3. The compensation referred to in paragraph 1 shall be paid in cash, by electronic bank transfer, bank orders or bank cheques or, with the signed agreement of the passenger, in travel vouchers and/or other services.
What the provisions of EU 261 seemed to indicate were that since your parents’ flight was about 6,400 kilometers (about 4,000 miles) and the delay was just under four hours, they were entitled to compensation under Article 7, Paragraph 1(c) of 600 euros each. However,
Emirates amended the compensation with this response:
In Article 6, paragraph 1, section (c), you will note that the requirement for compensation is applicable when the delay arrival is equal to or exceeds three hours if the flight is longer than 3,500 kilometers. In Article 7, paragraph 2, section (c), if the actual arrival time of the flight does not exceed the scheduled arrival time of the flight by four hours, the operating air carrier may reduce the payment provided in paragraph 1 by 50 percent.
The actual delay to this flight was 3 hours and 52 minutes.
In accordance with the EC regulation 261/2004 of the European Parliament and of the Council of the European Union, you are entitled to EUR 300.00 each (Euros Three Hundred only).

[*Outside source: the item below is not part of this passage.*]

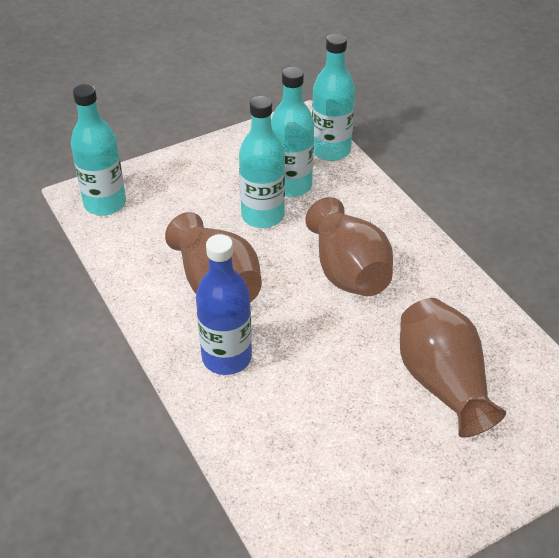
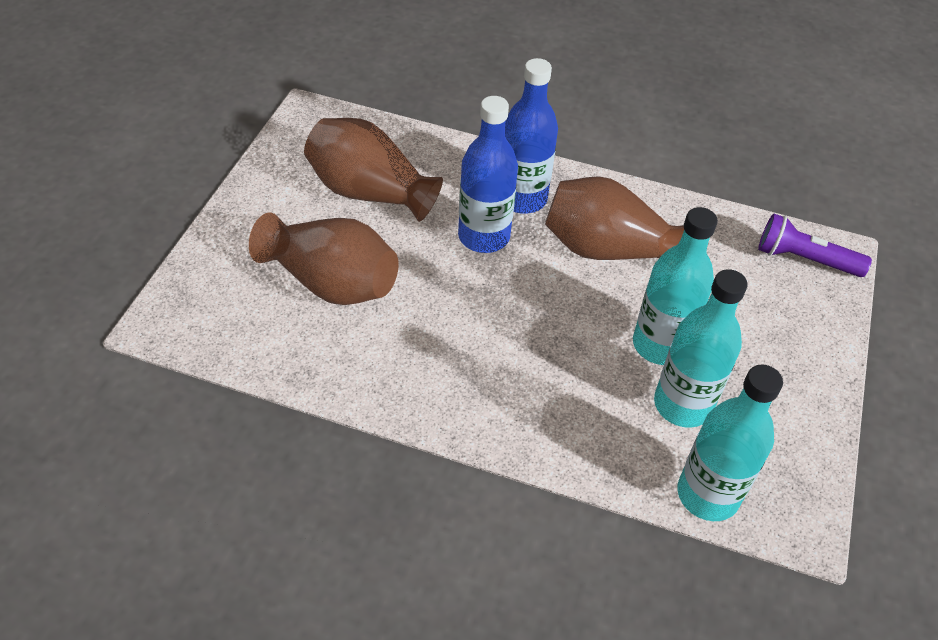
camera: 135 degrees right, 5 degrees up
turquoise bottle [71,84,126,216] -> purple flashlight [758,213,872,277]
brown vase [305,197,393,296] -> brown vase moved to [304,118,443,222]
none -> blue bottle [458,96,518,253]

Nevertheless, there still was an issue with getting the compensation Emirates promised to your parents. First off, Emirates was proactive by contacting you to say they had not received the paperwork you had sent. Unfortunately, that alone delayed payment by a few weeks as you had to re-submit the forms.
Once the forms finally were received you waited longer than expected for the money to be transferred to your parents’ accounts. Then you finally received this correspondence from Emirates’ representative:
I have been advised that your payments have been rejected by your bank due to incorrect routing bank references.
Would you please advise your mailing address so that our accounts team in the US can mail cheques directly to you.
At this point, you re-sent your parents’ address to Emirates and then gave up trying to solve this international incident on your own when Emirates stopped taking your calls. You could have escalated the complaint with one of the executive contacts at Emirates. We list them on our website. Instead you contacted one of our advocates, who reached out to his contacts at Emirates and determined that there was an issue with your bank making itself available to accept the wire transfer.
There seems to be a problem with many U.S. based banks not having a Swift Code. It’s used to uniquely identify banks and financial institutions globally. It says who and where they are. These codes are used when transferring money between banks, in particular for international wire transfers. You can find your bank’s Swift Code online.
Unable to receive a correct Swift Code for your bank, we were able to arrange for the funds in the form of checks. You were pleased to inform us that you soon received via overnight express two checks representing your parents’ EU 261 settlement.
Another successful advocacy, and a painful lesson learned about international monetary transactions. Congratulations on successfully helping out your parents. Wishing them friendlier skies in the future.